Abstract

We have developed a method that simultaneously determines focal mechanism solutions of many small earthquakes and source-region station corrections for short-period body-wave amplitudes by inverting amplitude data of P, SH, and SV waves, together with P-wave polarity data. The observed seismic waveform includes the effects of site amplification and attenuation along its ray path in addition to the radiation pattern of earthquake source. The amplitude of seismograms at frequencies higher than a few Hertz is extremely sensitive to heterogeneous structure near the ground surface. Consequently, we need to know in detail the effects of site amplification and attenuation in order to estimate focal mechanisms by using short-period waveforms. However, at present, we do not know the detailed crustal structure with a resolution necessary for this estimation.
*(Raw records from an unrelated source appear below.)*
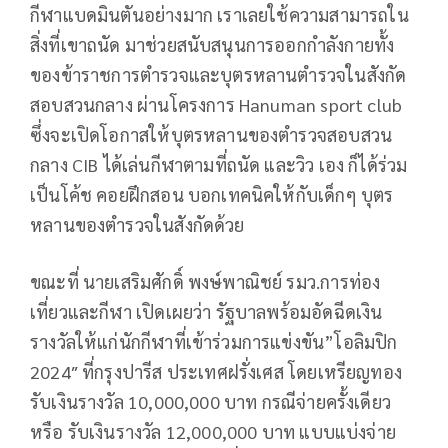
กีฬาแบดมินตันอย่างมาก เราเลยใช้ความสามารถใน
สิ่งที่เขาถนัด มาช่วยสนับสนุนการออกกำลังกายทั้ง
ของข้าราชการตำรวจและบุตรหลานตำรวจในสังกัด
สอบสวนกลาง ผ่านโครงการ Hanuman sport club
ซึ่งจะเปิดโอกาสให้บุตรหลานของตำรวจสอบสวน
กลาง CIB ได้เล่นกีฬาตามที่ถนัด และวิว เอง ก็ได้ร่วม
เป็นโค้ช คอยฝึกสอน บอกเทคนิคให้กับเด็กๆ บุตร
หลานของตำรวจในสังกัดด้วย
ขณะที่ นายเสริมศักดิ์ พงษ์พาณิชย์ รมว.การท่อง
เที่ยวและกีฬา เปิดเผยว่า รัฐบาลพร้อมอัดฉีดเงิน
รางวัลให้แก่นักกีฬาที่เข้าร่วมการแข่งขัน”โอลิมปิก
2024″ ที่กรุงปารีส ประเทศฝรั่งเศส โดยเหรียญทอง
รับเงินรางวัล 10,000,000 บาท กรณีจ่ายครั้งเดียว
หรือ รับเงินรางวัล 12,000,000 บาท แบบแบ่งจ่าย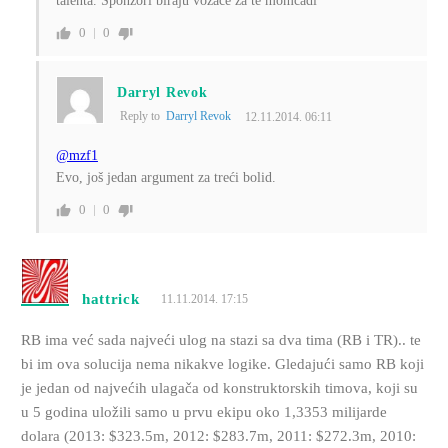
talenta. Sponzori biraju vozače za te momčadi
0
0
Darryl Revok
Reply to
Darryl Revok
12.11.2014. 06:11
@mzf1
Evo, još jedan argument za treći bolid.
0
0
hattrick
11.11.2014. 17:15
RB ima već sada najveći ulog na stazi sa dva tima (RB i TR).. te
bi im ova solucija nema nikakve logike. Gledajući samo RB koji
je jedan od najvećih ulagača od konstruktorskih timova, koji su
u 5 godina uložili samo u prvu ekipu oko 1,3353 milijarde
dolara (2013: $323.5m, 2012: $283.7m, 2011: $272.3m, 2010: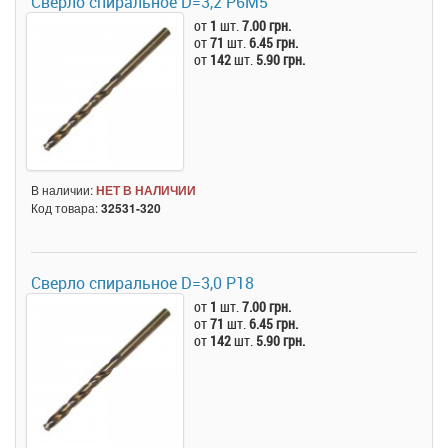
Сверло спиральное D=3,2 Р6M5
от
1
шт.
7.00 грн.
от
71
шт.
6.45 грн.
от
142
шт.
5.90 грн.
В наличии:
НЕТ В НАЛИЧИИ
Код товара:
32531-320
Сверло спиральное D=3,0 Р18
от
1
шт.
7.00 грн.
от
71
шт.
6.45 грн.
от
142
шт.
5.90 грн.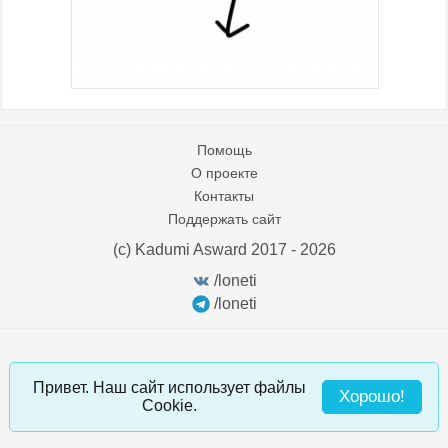
Помощь
О проекте
Контакты
Поддержать сайт
(c) Kadumi Asward 2017 - 2026
:)
/loneti
/loneti
Привет. Наш сайт использует файлы
Хорошо!
Cookie.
In the present study, we assume that P- and S-wave attenuation factors along ray paths from hypocenters to each station can be expressed as a function of hypocentral distance, backazimuth, and incident angle. Based on this assumption, we determined focal mechanism solutions of many earthquakes and the coefficients in the function for each station simultaneously, by using P-, SH-, and SV-wave amplitudes and P-wave polarities. We applied the present method to 170 aftershocks of the 1996 Onikobe earthquake (M 5.9), which occurred in the central part of northeastern Japan. We obtained focal mechanism solutions of many microearthquakes whose mechanism solutions could not be determined by using P-wave polarity data alone. P axes of almost all the obtained focal mechanism solutions are horizontal and oriented in the east-west direction. T axes are, on average, near vertical at the shallowest depth. As the depth approaches 5 km, the T axes become horizontal and then gradually become near vertical again.